No surprise, really, but looking with a painter's eye sure makes you see things differently!
Anyhow, the minute I spotted the dragonfruit, I snagged one.
I have eaten these before and enjoyed them. But I've never painted one. So I looked forward to this.
And it seemed it would work as a subject for my three goals for my watercolor course:
- Go Big
- Don't lose my sketchbook style
- Let the watercolor do more of the work for me
I planned to capture this fist-sized fruit on an 18 x 24 piece of Strathmore 400 watercolor paper.
It took hours. Mostly because, in order to capture that deep deep glowing, almost pulsating red, I had to paint about 7 layers of various red glazes on all that paper, then wait for it to dry! My goodness, it takes a lot of patience to paint in watercolor! Clearly, if I'm going to pursue this, I need to figure out the second hobby that I can pursue in the periods between layers of a watercolor painting! Or have three or four paintings going at once... advice welcome if any of you have have experience with this sort of thing.
Anyhow, here is a look at my class workspace, and the dragonfruit portrait in progress.
During this process I realized that working out of my little palette would not cut it for these larger paintings. Starting tomorrow, I'll be bringing my tubes and something to mix in. I completely emptied my red wells in my work today.
Below is the final dragonfruit portrait.
About those drips. Cool huh? Kind of takes the portrait and makes it meta. Is it a dragonfruit? Or a painting of a dragonfruit? I love the way they change the entire composition. I think they add a liveliness to the painting that it didn't have with just the fruit.

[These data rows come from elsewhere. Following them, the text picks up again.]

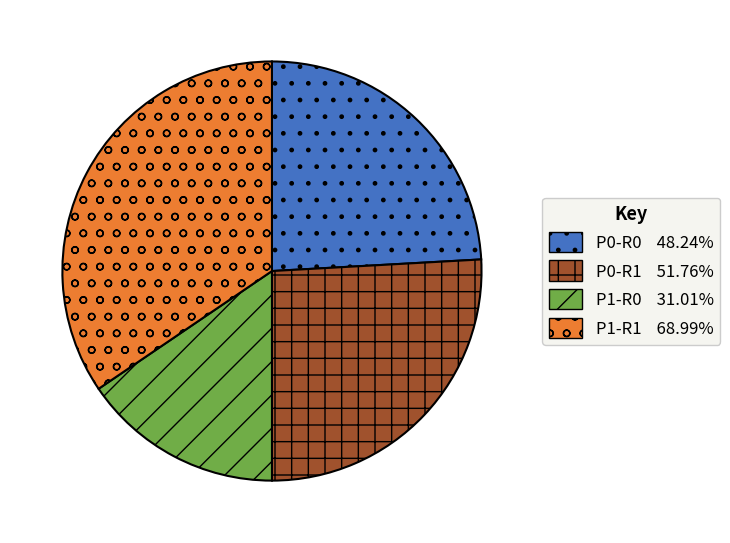

Does P0-R1 represent more than half of the total?

No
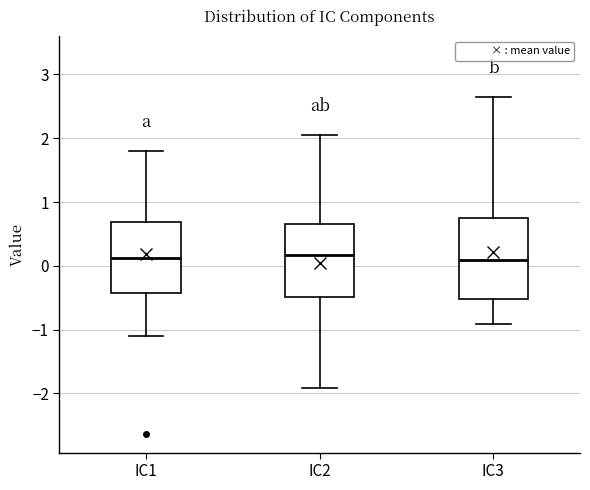

Where is the upper edge of the box for IC3 on the y-axis? The values are not printed on the chart, so give them approximately, as read against the axis.

0.7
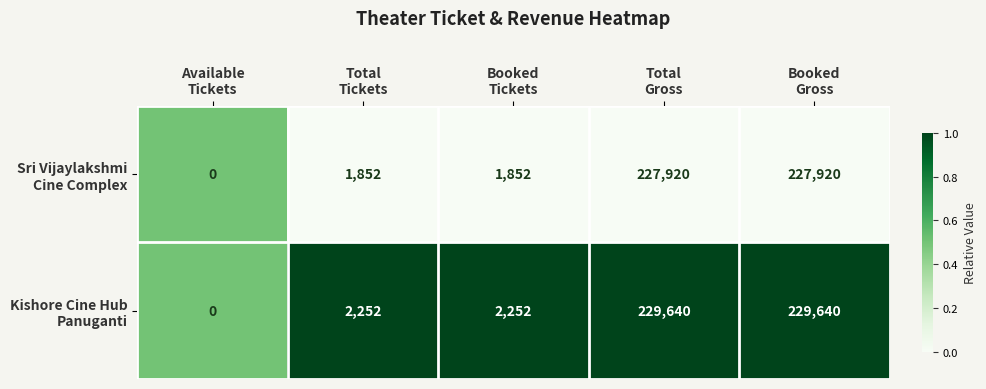

Which category has the lowest value across all series?

Available
Tickets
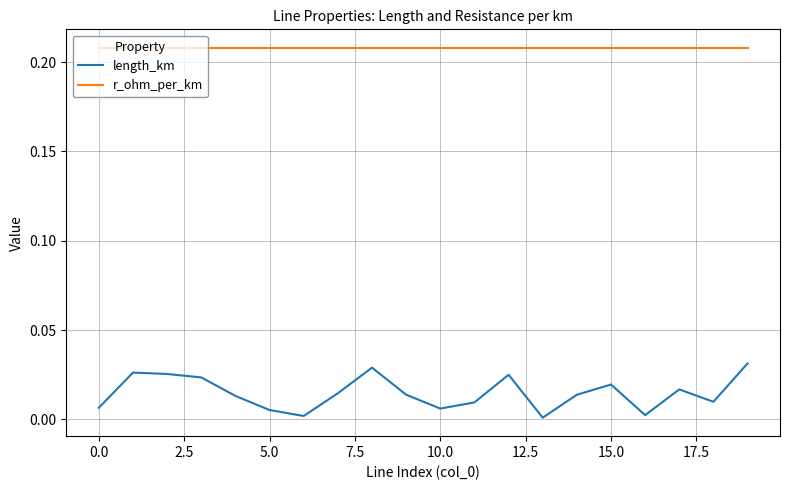

Which series has the largest total across all categories?

r_ohm_per_km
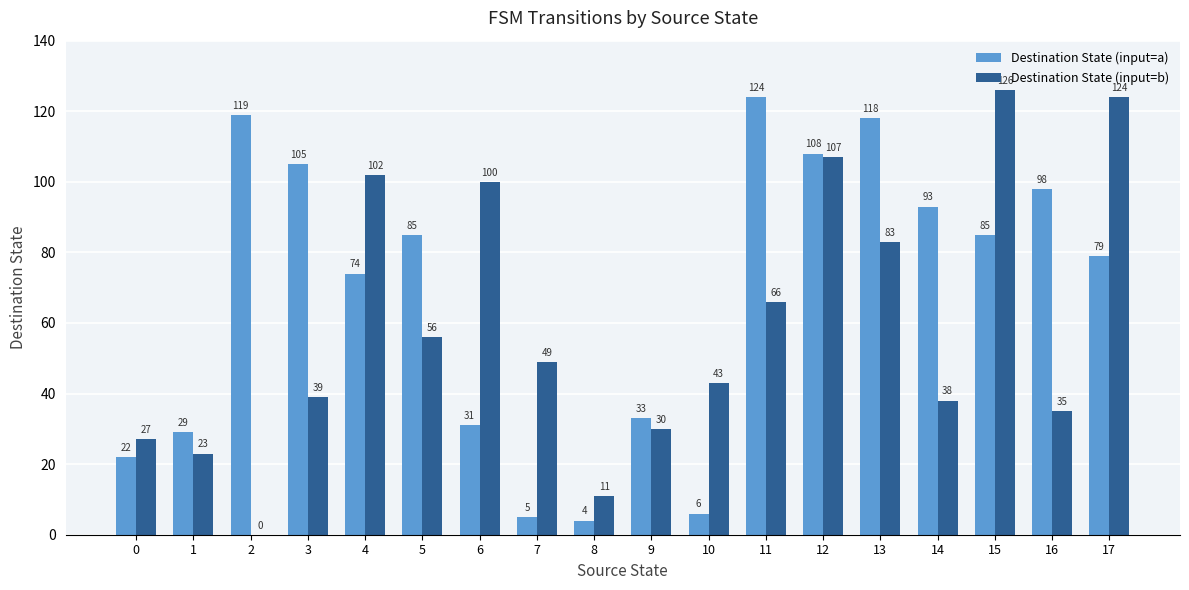

What is the sum of all Destination State (input=b) values?

1059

Should I claim I planned that? Or should I admit that the first giant drip occurred when I went to the bathroom, so I couldn't even begin to catch it in progress and clean it up? I could claim the truth, which is after I wailed (but only for about 10 seconds), I realized, hey, that looks kind of good. I should add a few more drips...
I celebrated that I didn't let the drips derail me. And that I actually used them to get something much cooler than anything I could have thought of on my own.
I think that might be part of my learning to "let the watercolor work for me." I have to let the water have more freedom on the paper. Sometimes that means I'll ruin a piece, because I'm still learning what I'm doing. But sometimes it means I learn something I never would have thought of on my own.